-- Work task 1 --
Copy the portion of the Hive external table question starting at "I'm trying to" and ending at "underlying parquet file.".

-- Passage to read --
3
votes

I'm trying to dynamically (without listing column names and types in Hive DDL) create a Hive external table on parquet data files. I have the Avro schema of underlying parquet file.

My try is to use below DDL:

CREATE EXTERNAL TABLE parquet_test
ROW FORMAT SERDE 'org.apache.hadoop.hive.serde2.avro.AvroSerDe'
STORED AS PARQUET
LOCATION 'hdfs://myParquetFilesPath'
TBLPROPERTIES ('avro.schema.url'='http://myHost/myAvroSchema.avsc');

My Hive table is successfully created with the right schema, but when I try to read the data :

SELECT * FROM parquet_test;

I get the following error :

java.io.IOException: org.apache.hadoop.hive.serde2.avro.AvroSerdeException: Expecting a AvroGenericRecordWritable

Is there a way to successfully create and read Parquet files, without mentioning columns name and types list in DDL?

-- The records --
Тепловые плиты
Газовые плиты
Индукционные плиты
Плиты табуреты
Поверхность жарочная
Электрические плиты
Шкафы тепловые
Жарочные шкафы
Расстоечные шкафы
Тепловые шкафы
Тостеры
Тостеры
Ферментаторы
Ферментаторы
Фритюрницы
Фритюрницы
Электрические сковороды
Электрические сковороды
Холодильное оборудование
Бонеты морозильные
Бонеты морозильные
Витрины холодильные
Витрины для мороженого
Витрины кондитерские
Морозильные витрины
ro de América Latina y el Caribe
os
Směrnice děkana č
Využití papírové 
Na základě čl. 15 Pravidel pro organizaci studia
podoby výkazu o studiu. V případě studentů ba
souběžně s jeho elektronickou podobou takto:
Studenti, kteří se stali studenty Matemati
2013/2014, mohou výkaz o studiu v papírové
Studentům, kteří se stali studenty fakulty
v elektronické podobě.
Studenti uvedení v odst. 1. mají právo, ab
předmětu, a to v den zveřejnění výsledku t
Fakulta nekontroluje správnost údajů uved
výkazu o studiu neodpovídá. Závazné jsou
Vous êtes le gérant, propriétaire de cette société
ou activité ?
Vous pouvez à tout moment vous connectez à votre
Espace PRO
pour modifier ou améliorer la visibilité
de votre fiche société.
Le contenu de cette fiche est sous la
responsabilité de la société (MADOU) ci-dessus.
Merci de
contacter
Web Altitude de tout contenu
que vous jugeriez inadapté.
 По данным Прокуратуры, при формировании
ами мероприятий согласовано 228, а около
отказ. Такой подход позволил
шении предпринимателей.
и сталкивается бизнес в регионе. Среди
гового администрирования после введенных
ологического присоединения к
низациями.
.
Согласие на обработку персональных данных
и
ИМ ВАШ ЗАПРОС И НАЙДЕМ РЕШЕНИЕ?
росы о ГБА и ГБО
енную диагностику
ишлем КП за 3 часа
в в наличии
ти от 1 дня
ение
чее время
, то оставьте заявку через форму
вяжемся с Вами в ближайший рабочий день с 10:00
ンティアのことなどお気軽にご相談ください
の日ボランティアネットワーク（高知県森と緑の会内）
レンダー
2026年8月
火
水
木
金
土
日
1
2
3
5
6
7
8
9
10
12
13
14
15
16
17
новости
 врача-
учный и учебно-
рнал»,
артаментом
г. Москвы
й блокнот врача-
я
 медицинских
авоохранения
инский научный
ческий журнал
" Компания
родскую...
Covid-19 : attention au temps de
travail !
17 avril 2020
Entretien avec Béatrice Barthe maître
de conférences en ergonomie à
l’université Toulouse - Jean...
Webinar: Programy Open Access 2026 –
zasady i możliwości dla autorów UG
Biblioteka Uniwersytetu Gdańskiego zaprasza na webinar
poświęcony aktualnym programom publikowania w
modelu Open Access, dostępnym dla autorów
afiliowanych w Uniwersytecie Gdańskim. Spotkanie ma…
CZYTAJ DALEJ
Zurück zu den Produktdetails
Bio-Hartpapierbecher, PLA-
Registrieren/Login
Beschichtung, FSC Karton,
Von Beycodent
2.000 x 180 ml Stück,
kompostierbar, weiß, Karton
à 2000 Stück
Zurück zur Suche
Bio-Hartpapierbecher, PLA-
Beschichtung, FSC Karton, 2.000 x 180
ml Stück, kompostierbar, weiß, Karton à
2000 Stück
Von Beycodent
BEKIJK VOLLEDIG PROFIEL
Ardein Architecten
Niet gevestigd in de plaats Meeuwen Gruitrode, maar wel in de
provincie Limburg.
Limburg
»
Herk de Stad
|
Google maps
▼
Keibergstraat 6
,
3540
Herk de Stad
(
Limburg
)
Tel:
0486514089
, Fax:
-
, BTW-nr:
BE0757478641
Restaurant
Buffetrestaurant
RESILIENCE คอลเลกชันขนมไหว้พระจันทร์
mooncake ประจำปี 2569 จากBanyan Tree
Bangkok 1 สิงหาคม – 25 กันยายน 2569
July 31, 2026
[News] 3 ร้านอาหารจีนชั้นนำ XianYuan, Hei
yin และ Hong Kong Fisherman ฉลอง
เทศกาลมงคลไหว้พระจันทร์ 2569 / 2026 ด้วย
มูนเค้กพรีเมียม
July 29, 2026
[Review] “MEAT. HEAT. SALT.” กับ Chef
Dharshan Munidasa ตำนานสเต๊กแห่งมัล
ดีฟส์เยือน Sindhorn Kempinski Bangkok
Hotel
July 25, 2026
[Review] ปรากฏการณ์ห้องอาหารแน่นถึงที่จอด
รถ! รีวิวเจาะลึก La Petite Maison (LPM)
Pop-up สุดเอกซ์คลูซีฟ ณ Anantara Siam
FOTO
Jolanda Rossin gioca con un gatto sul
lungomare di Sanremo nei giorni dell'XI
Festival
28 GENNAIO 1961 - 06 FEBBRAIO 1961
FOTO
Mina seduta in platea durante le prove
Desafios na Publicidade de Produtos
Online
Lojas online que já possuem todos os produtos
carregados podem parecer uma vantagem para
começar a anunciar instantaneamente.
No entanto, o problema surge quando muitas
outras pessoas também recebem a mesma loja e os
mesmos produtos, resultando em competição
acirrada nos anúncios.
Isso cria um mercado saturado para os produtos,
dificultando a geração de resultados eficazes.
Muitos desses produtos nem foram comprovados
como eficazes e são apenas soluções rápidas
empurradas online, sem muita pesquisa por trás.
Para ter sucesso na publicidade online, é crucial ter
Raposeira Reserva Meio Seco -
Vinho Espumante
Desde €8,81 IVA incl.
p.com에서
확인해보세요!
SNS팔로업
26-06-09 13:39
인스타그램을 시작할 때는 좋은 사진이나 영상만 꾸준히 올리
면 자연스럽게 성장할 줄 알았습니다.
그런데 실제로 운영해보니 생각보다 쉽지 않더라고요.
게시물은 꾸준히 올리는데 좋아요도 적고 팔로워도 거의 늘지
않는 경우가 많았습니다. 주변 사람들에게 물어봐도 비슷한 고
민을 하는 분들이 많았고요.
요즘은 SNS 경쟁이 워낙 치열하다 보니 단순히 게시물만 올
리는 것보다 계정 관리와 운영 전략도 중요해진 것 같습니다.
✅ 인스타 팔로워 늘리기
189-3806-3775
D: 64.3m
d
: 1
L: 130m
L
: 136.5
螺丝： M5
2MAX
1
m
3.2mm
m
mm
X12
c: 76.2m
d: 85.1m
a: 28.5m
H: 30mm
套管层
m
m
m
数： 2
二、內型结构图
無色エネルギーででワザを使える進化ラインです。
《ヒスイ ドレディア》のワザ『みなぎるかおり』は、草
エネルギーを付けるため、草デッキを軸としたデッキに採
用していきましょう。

-- Work task 2 --
Repeat the entries verbatim, starting at the beginning of the entries and ending at the line that contains "заявку через форму", with that line included.

-- Output 1 --
I'm trying to dynamically (without listing column names and types in Hive DDL) create a Hive external table on parquet data files. I have the Avro schema of underlying parquet file.

-- Output 2 --
Тепловые плиты
Газовые плиты
Индукционные плиты
Плиты табуреты
Поверхность жарочная
Электрические плиты
Шкафы тепловые
Жарочные шкафы
Расстоечные шкафы
Тепловые шкафы
Тостеры
Тостеры
Ферментаторы
Ферментаторы
Фритюрницы
Фритюрницы
Электрические сковороды
Электрические сковороды
Холодильное оборудование
Бонеты морозильные
Бонеты морозильные
Витрины холодильные
Витрины для мороженого
Витрины кондитерские
Морозильные витрины
ro de América Latina y el Caribe
os
Směrnice děkana č
Využití papírové 
Na základě čl. 15 Pravidel pro organizaci studia
podoby výkazu o studiu. V případě studentů ba
souběžně s jeho elektronickou podobou takto:
Studenti, kteří se stali studenty Matemati
2013/2014, mohou výkaz o studiu v papírové
Studentům, kteří se stali studenty fakulty
v elektronické podobě.
Studenti uvedení v odst. 1. mají právo, ab
předmětu, a to v den zveřejnění výsledku t
Fakulta nekontroluje správnost údajů uved
výkazu o studiu neodpovídá. Závazné jsou
Vous êtes le gérant, propriétaire de cette société
ou activité ?
Vous pouvez à tout moment vous connectez à votre
Espace PRO
pour modifier ou améliorer la visibilité
de votre fiche société.
Le contenu de cette fiche est sous la
responsabilité de la société (MADOU) ci-dessus.
Merci de
contacter
Web Altitude de tout contenu
que vous jugeriez inadapté.
 По данным Прокуратуры, при формировании
ами мероприятий согласовано 228, а около
отказ. Такой подход позволил
шении предпринимателей.
и сталкивается бизнес в регионе. Среди
гового администрирования после введенных
ологического присоединения к
низациями.
.
Согласие на обработку персональных данных
и
ИМ ВАШ ЗАПРОС И НАЙДЕМ РЕШЕНИЕ?
росы о ГБА и ГБО
енную диагностику
ишлем КП за 3 часа
в в наличии
ти от 1 дня
ение
чее время
, то оставьте заявку через форму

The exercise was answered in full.